§ **Stated task**: Count the lines in the listing that contain the string "purple" and give only the number.

[BEGIN Dataset entries]

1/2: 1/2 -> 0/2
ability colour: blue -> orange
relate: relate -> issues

[END Dataset entries]
[BEGIN Dataset entries]

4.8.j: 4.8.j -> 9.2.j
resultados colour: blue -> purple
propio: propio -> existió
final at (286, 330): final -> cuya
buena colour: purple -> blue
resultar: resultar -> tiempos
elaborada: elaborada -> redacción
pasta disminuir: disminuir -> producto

[END Dataset entries]

§ **Task solution**: 2